There is no doubt of the correctness of respondent's contention that the statutory life estate of H. C. Ogletree, in the nature of an estate by the curtesy, has vested in respondent Shannon by virtue of the statutory warranty found in the mortgage executed by him jointly with his wife. Blakeslee v. Mobile L. I. Co., 57 Ala. 205; Chapman v. Abrahams, 61 Ala. 108; Jones v. Reese, 65 Ala. 143. The case of Vary v. Smith, 162 Ala. 457, 50 So. 187, deals with a deed wherein only the interest of the grantor was in terms conveyed, and is to be distinguished from cases like the present where the land itself is conveyed without restriction.

If the allegation of the bill is true that Mrs. Ogletree, the mother of complainants, executed the mortgage to secure the individual debt of her husband, the mortgage was a nullity as to her half interest in the lands.
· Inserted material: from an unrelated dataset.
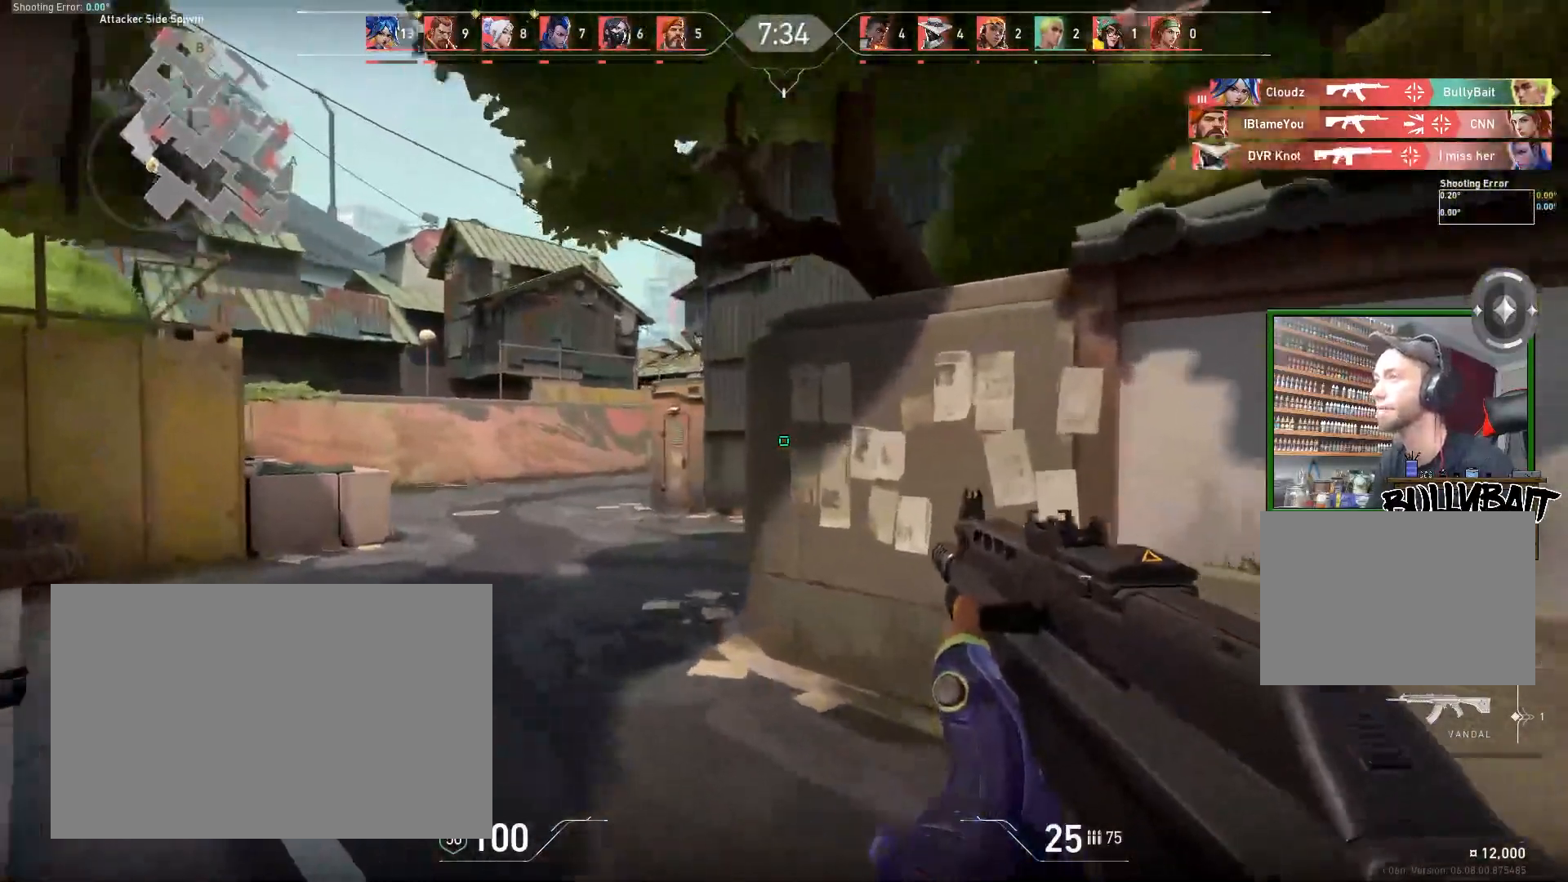
{"keys": ["shift", "w"], "mouse": [], "events": [[317, "a", "up"], [400, "shift", "down"]]}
It does not appear that she received any part of the consideration stated, and there is no room for the application of the rule requiring complainants who seek equity to also do equity, even if it could otherwise be applied.

The demurrers were properly overruled, and the decree will therefore be affirmed.


ANDERSON, C. J., and MAYFIELD and THOMAS, JJ., concur.